Wednesday, January 20, 2010

Here come the (Fun) Police

@kristoffer_k tipped us off this morning via Twitter that Brant Kingman is in the news (again). Star Tribune columnist Jon Tevlin had a chance to recently talk to Kingman about his ordeal, which we're sure you all know, has been going on for a few years now. To sum it up quickly in case you've been living on the Moon the last decade: The City of Minneapolis does not want Kingman, a well-known local artist, to have art events (read: parties) in his studio. For years the City has been throwing the book at him for various reasons, trying to shut down his invite-only art parties for good.
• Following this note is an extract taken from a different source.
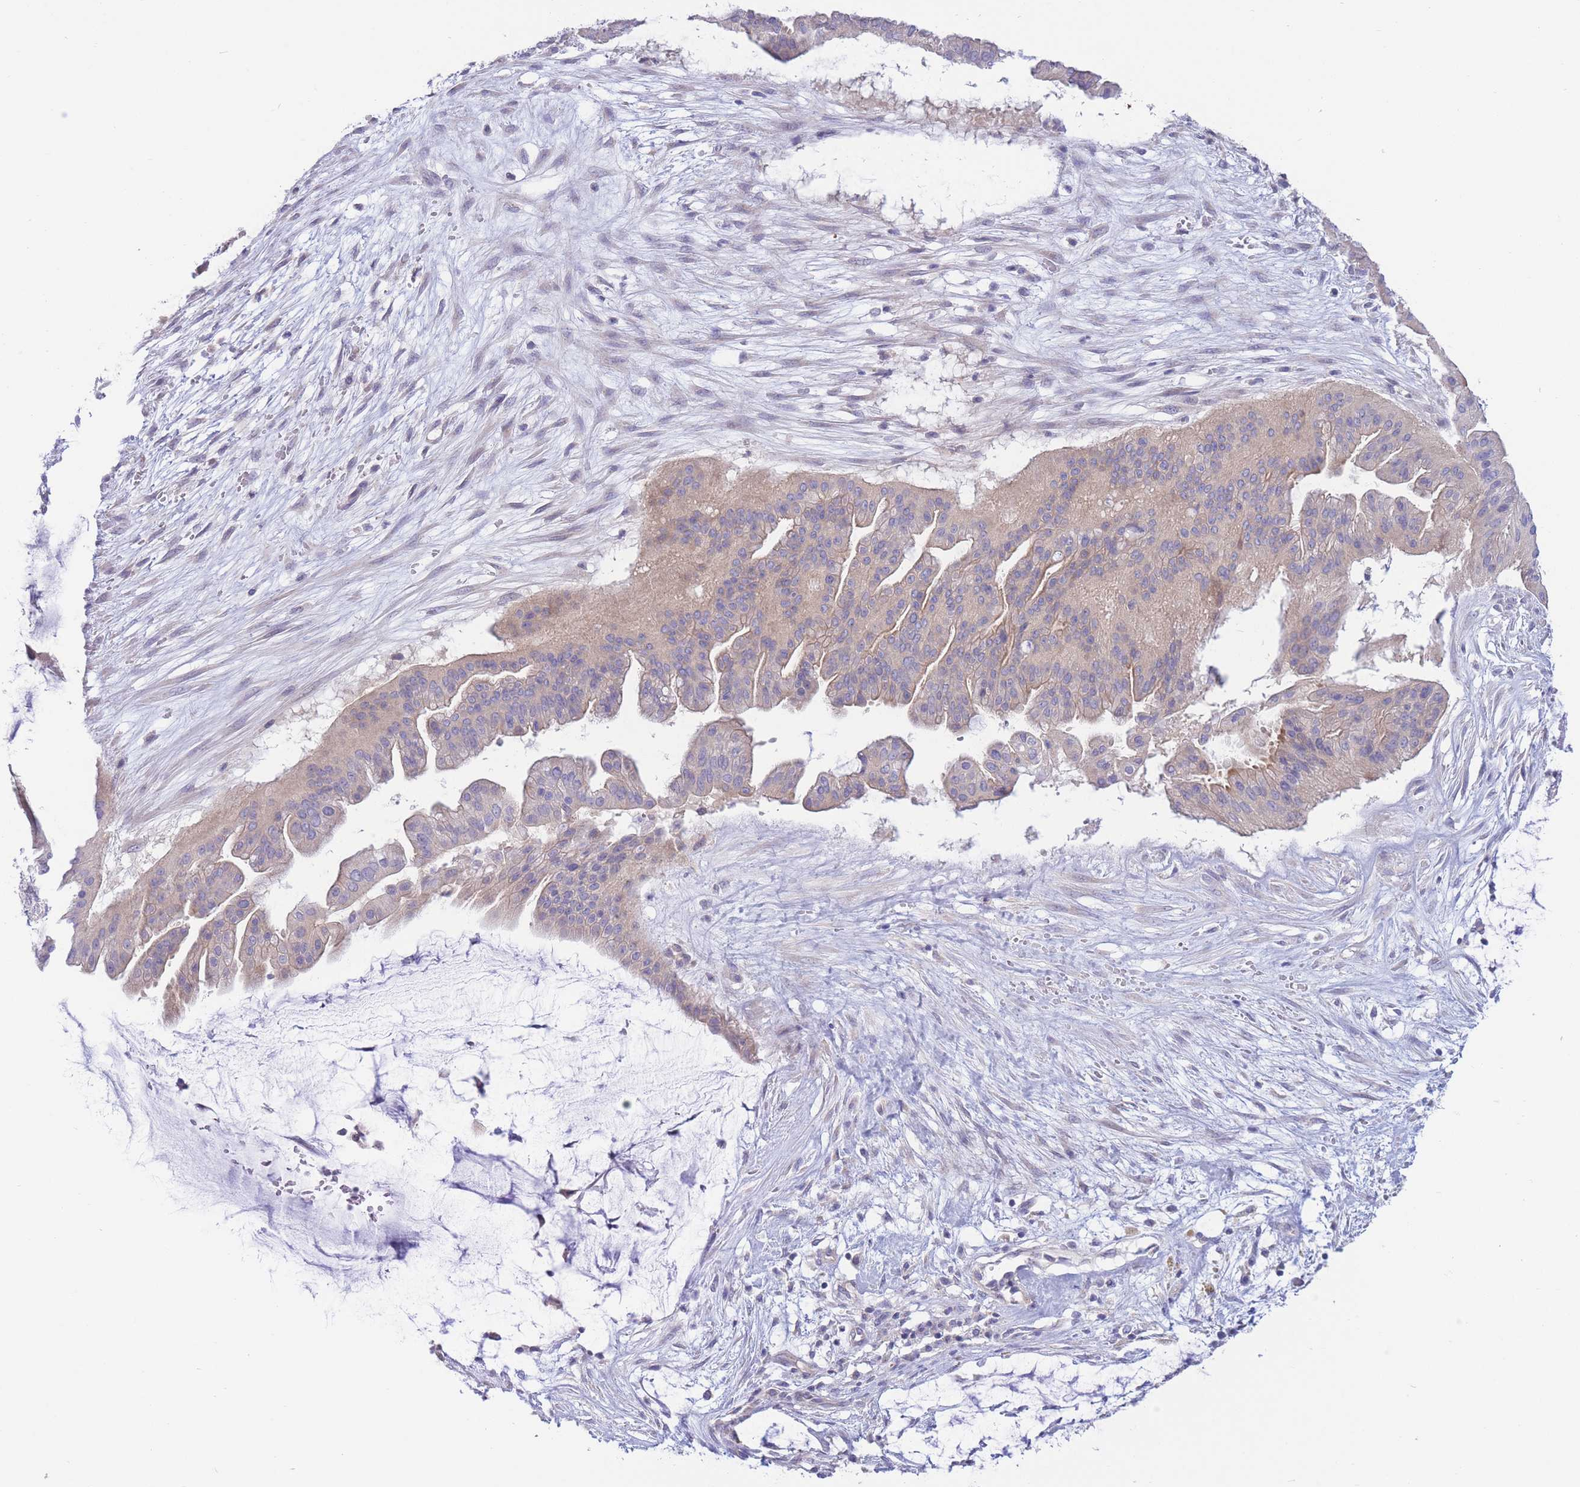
{"staining": {"intensity": "weak", "quantity": "25%-75%", "location": "cytoplasmic/membranous"}, "tissue": "ovarian cancer", "cell_type": "Tumor cells", "image_type": "cancer", "snomed": [{"axis": "morphology", "description": "Cystadenocarcinoma, mucinous, NOS"}, {"axis": "topography", "description": "Ovary"}], "caption": "The histopathology image demonstrates immunohistochemical staining of mucinous cystadenocarcinoma (ovarian). There is weak cytoplasmic/membranous staining is appreciated in about 25%-75% of tumor cells. The protein of interest is stained brown, and the nuclei are stained in blue (DAB IHC with brightfield microscopy, high magnification).", "gene": "ALS2CL", "patient": {"sex": "female", "age": 73}}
The clever creative has always seemed to find a loophole, until recently.

Ricardo Cervantes, deputy director of licenses for the city claims "Kingman's working studio is simply not safe for large gatherings as it contains flammable materials and welding tanks." Bad cop, I know. But Cervantes goes on to say that he is an art lover himself adding "I know about throwing a pot and painting." Yeeaah.

I am sure most of you have been to Kingman Studios before and had a great time mingling with local artists, musicians and undercover cops too, as the article reveals. Does City of Minneapolis have legitimate reason to worry? Or are they just trying to prove a point?

Photo at Kingman Studios by WorldofArun
Submitted by @marrina


  1. We'd love to play a show there. Sounds like a great place.

    The Fun Police

  2. It's too bad this piece didn't talk to other NE studios having trouble with the city fun police. This whole "no booze in studios" during big events like the fall preview isn't a very well thought out.

  3. Its true, the city has been cracking down on art events here and there. It's quite ridiculous but technically it is the law, though you'd think they'd have something better to do. I was on the NEMAA Board for three years, and I was the event planner for the Fall Fine Arts Show this past year, and due to budgets the board decided to nix the temporary liquor license we needed to serve wine (I think it costs about $300 even for a non-prof for one night, for one bar). Chances are you can get away with it, but they've put the fear of god into the building owners who then ban their tenants from serving. Its one big ploy to get the buildings to shell out big bucks for building-wide liquor licenses for events like Art-A-Whirl. Hey, the city needs to get in on that action too, right? Can't let the artists make ALL the money, that would be un-American. lol.

  4. now where am i going to go for an afterbar back rub on a bear skin rug in front of a fire??!